List each line of the data in which the string "Left" appears.

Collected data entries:
--- START ---

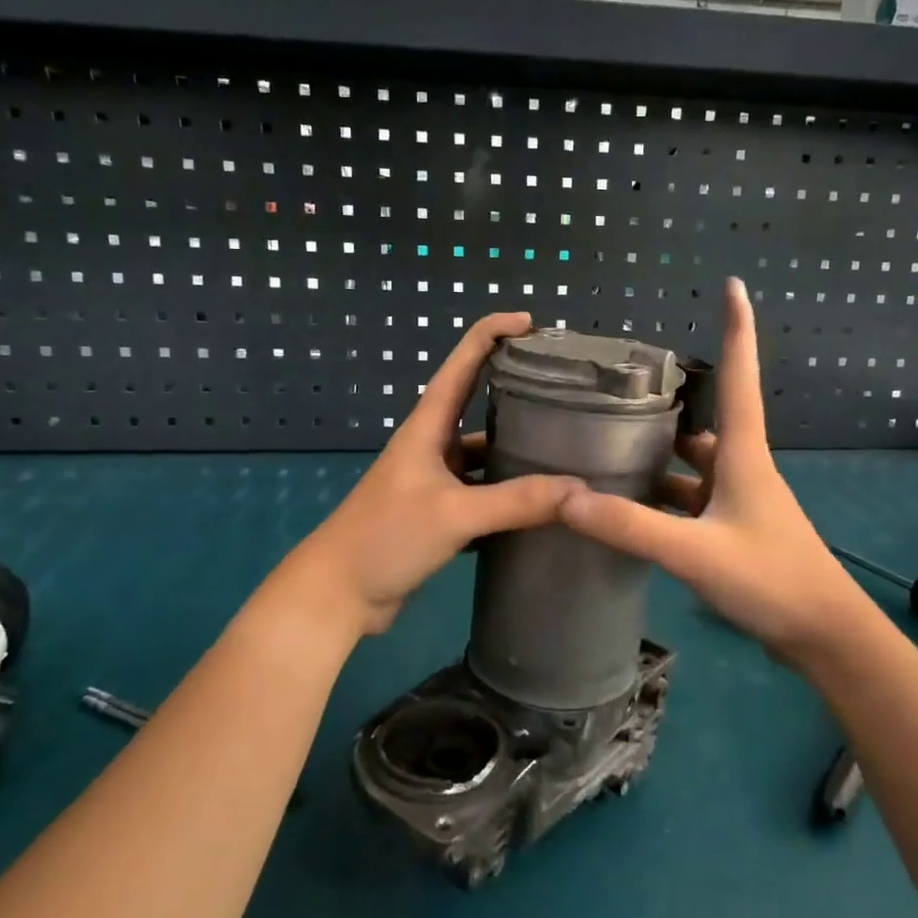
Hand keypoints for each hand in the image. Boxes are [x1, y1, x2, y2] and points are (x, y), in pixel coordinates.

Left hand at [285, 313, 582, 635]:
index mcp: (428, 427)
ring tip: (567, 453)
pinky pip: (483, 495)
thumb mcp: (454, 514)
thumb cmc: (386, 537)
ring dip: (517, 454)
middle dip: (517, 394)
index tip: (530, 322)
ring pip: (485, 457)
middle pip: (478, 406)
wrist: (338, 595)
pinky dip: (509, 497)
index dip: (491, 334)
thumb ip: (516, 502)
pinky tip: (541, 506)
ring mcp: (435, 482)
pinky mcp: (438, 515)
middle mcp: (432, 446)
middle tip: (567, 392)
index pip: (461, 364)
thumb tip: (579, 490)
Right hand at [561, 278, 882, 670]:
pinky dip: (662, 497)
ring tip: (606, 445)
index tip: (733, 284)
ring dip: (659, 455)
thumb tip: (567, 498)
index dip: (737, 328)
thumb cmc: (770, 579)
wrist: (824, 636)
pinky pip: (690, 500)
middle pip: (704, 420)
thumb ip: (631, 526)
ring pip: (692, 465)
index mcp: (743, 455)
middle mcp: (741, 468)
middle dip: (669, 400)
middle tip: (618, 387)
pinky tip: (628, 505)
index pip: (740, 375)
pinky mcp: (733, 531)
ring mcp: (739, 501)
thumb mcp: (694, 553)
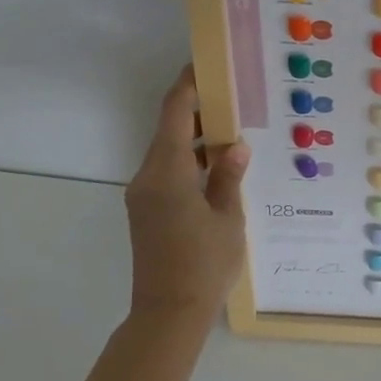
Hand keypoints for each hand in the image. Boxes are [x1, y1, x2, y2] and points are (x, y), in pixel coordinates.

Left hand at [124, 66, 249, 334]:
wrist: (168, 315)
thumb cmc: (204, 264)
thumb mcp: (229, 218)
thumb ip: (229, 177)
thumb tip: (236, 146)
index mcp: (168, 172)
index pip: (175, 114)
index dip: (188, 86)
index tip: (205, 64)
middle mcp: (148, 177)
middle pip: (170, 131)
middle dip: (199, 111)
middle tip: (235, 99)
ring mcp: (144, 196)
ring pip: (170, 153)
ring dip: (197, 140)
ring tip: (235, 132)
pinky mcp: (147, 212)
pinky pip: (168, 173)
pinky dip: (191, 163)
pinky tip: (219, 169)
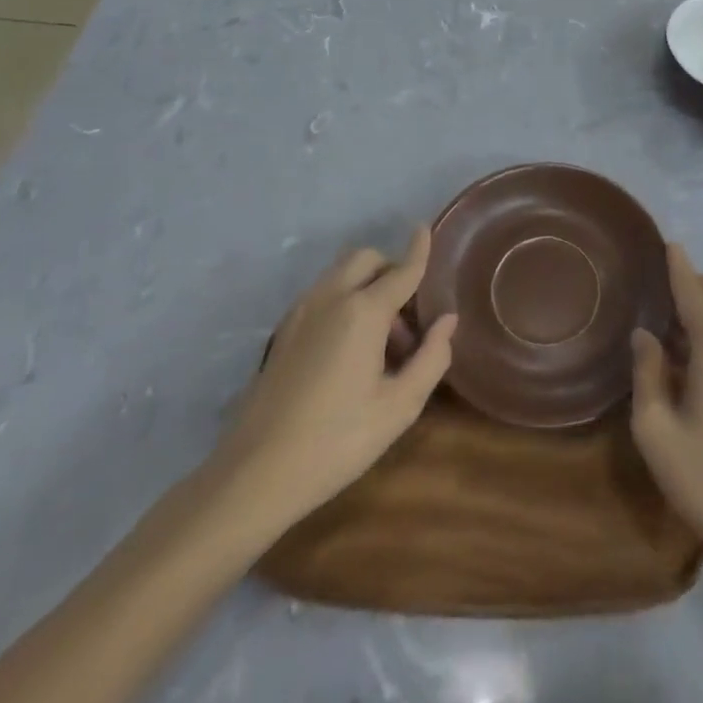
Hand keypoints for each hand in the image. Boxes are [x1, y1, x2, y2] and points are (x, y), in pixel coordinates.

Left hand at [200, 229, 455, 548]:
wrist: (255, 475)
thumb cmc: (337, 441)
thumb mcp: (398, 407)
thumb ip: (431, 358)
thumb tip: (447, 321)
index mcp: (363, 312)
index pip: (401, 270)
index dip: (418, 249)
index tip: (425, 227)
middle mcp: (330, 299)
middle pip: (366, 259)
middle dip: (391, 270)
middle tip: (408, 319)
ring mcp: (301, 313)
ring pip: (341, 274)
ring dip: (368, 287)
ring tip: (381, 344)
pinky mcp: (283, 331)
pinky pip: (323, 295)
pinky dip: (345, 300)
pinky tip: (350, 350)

--- END ---
--- START ---

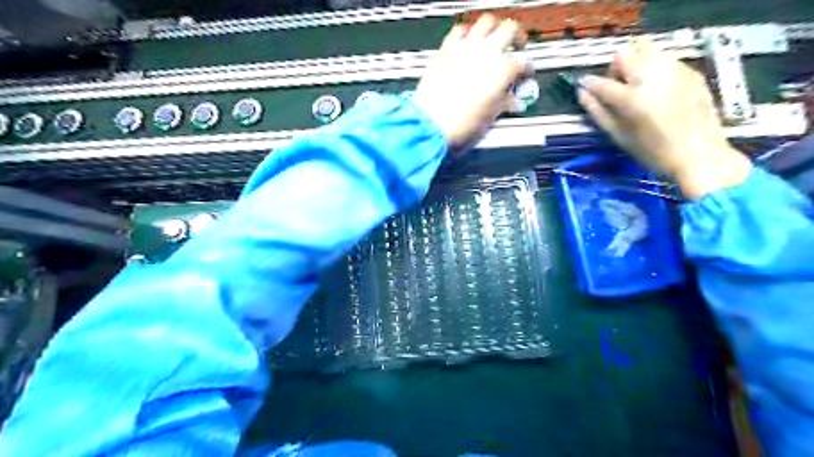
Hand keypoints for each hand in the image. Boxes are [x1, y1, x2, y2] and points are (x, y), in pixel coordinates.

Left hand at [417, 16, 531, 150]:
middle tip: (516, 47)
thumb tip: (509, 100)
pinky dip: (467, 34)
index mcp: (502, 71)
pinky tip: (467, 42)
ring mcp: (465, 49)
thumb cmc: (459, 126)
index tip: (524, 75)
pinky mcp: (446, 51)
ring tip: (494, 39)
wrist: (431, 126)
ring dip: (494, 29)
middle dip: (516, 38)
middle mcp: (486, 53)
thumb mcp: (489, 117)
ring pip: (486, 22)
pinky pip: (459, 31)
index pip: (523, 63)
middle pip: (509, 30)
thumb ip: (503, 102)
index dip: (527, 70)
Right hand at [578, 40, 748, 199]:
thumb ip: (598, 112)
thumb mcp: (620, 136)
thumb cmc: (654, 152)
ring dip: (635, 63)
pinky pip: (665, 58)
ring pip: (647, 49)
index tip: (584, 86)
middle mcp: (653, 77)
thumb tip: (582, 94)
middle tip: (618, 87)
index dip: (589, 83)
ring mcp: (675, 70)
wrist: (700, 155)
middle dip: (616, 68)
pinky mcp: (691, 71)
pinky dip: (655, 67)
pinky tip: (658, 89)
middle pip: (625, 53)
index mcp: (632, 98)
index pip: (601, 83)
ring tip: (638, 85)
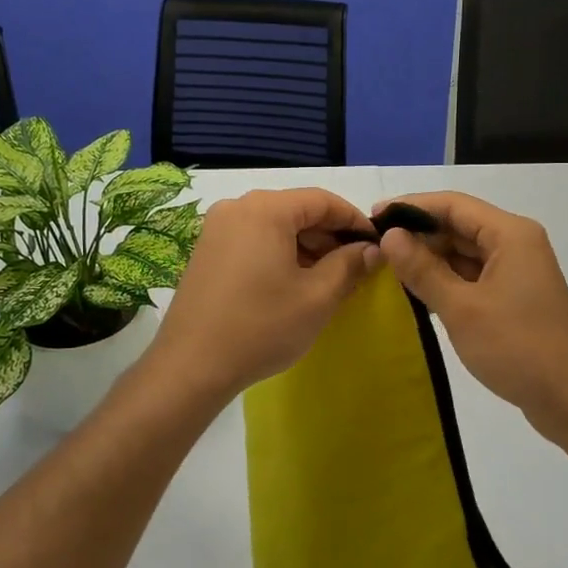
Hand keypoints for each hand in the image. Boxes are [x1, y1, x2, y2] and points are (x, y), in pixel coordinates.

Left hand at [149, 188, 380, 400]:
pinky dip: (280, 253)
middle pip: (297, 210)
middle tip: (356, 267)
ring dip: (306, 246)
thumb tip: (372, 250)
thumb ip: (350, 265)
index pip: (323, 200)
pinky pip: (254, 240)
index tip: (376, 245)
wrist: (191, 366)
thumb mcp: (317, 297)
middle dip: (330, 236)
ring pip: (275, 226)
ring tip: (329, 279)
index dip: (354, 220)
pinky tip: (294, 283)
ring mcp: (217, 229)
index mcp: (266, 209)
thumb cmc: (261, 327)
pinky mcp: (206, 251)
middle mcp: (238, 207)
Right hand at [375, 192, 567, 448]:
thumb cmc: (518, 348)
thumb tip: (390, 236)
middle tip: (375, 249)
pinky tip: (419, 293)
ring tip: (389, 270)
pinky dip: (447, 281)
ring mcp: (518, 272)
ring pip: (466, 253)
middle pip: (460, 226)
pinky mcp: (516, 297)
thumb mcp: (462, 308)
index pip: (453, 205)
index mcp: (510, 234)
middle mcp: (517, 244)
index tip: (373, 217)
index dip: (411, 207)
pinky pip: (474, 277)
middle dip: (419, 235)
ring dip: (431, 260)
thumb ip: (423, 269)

--- END ---

__Solution below__.
Left hand at [285, 313, 582, 635]:
Left hand at [124, 66, 249, 334]:
Left hand at [200, 229, 455, 548]:
Left hand at [417, 16, 531, 150]:
Left hand at [149, 188, 380, 400]:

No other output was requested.